All things considered, this is a decent enough episode of the series, even though it doesn’t have anywhere near the action or excitement of the previous week. (I didn’t really expect it to.) Unfortunately, the helicopter attack on the Fridge looks terrible and is just about the cheesiest thing the show has ever done – which is saying a lot.

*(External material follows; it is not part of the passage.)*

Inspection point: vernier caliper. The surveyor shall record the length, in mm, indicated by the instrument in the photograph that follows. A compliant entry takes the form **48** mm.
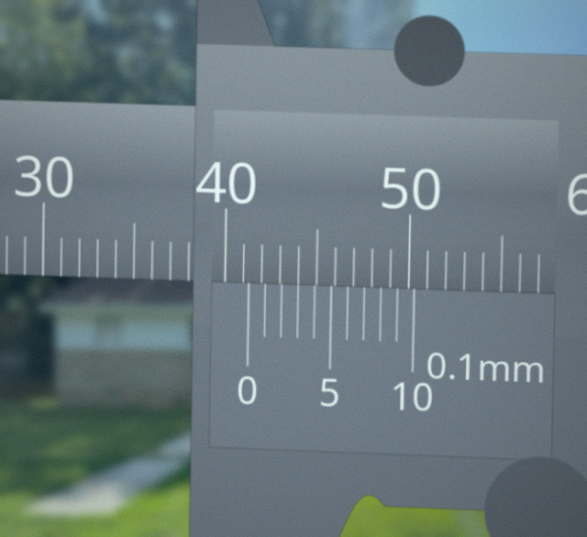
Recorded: **41.3** mm
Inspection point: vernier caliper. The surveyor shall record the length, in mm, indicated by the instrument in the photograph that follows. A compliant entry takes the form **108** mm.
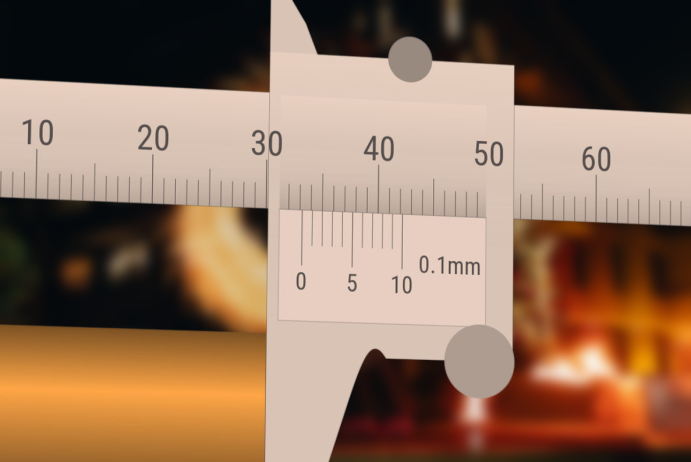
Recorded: **33.2** mm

I think the storyline has enough potential to keep me interested for a while longer. I’ve stuck with the show this long. I might as well hang in there until the end of the season. However, I feel that the length of the season is really working against it. If the series is renewed (and I assume it will be), I think it would be in everyone’s best interest to reduce next year to a shorter 12-episode half season with tighter plotting and more focused storytelling.

5 comments

  1. Andrew

    I guess if you watch this show faithfully, you’ve already seen Winter Soldier, but wouldn’t this episode basically spoil one of the major plot points of the movie?

  2. Bryan

    I’ve been with the show from the start (as a Marvel geek, there’s no way I could miss it). I think they’ve rally amped up the storyline in the past couple of weeks. I love that they fit the show directly into the continuity of Captain America; Winter Soldier. (I guess they really couldn’t since they’re in the same “universe”). I’m really surprised that (it looks like) Ward really is evil. I’m holding out hope that somehow he could be redeemed, but it doesn’t really look like it after the events of this episode.

  3. Bill

    Most unconvincing northern Canadian scenery I’ve ever seen. Story wants to shock us but only manages to feed us non-sequitur after non-sequitur. The blaming of SHIELD is somewhat equivalent to the storyline in Transformers where they too are declared persona non grata for no logical reason and forced to ‘leave’ (second movie I think?). Agree that Raina seems betrayed because there is no real Clairvoyant but I’m still not convinced about Ward’s true allegiance nor Garrett’s. There’s more going on here than we know. Have a feeling Coulson also knows more, even about Ward, than he can give away to the team. Worse character in TV history award goes to the guy running the secret SHIELD base. We’re supposed to believe that anyone would trust world security to that twit? Finally at the end of this season I expect Skye will be the key to solving the mysteries although if the series is renewed at least one big black hole conundrum will remain to keep us all discussing the show and speculating on the net all summer. That, after all, is what the Internet does best.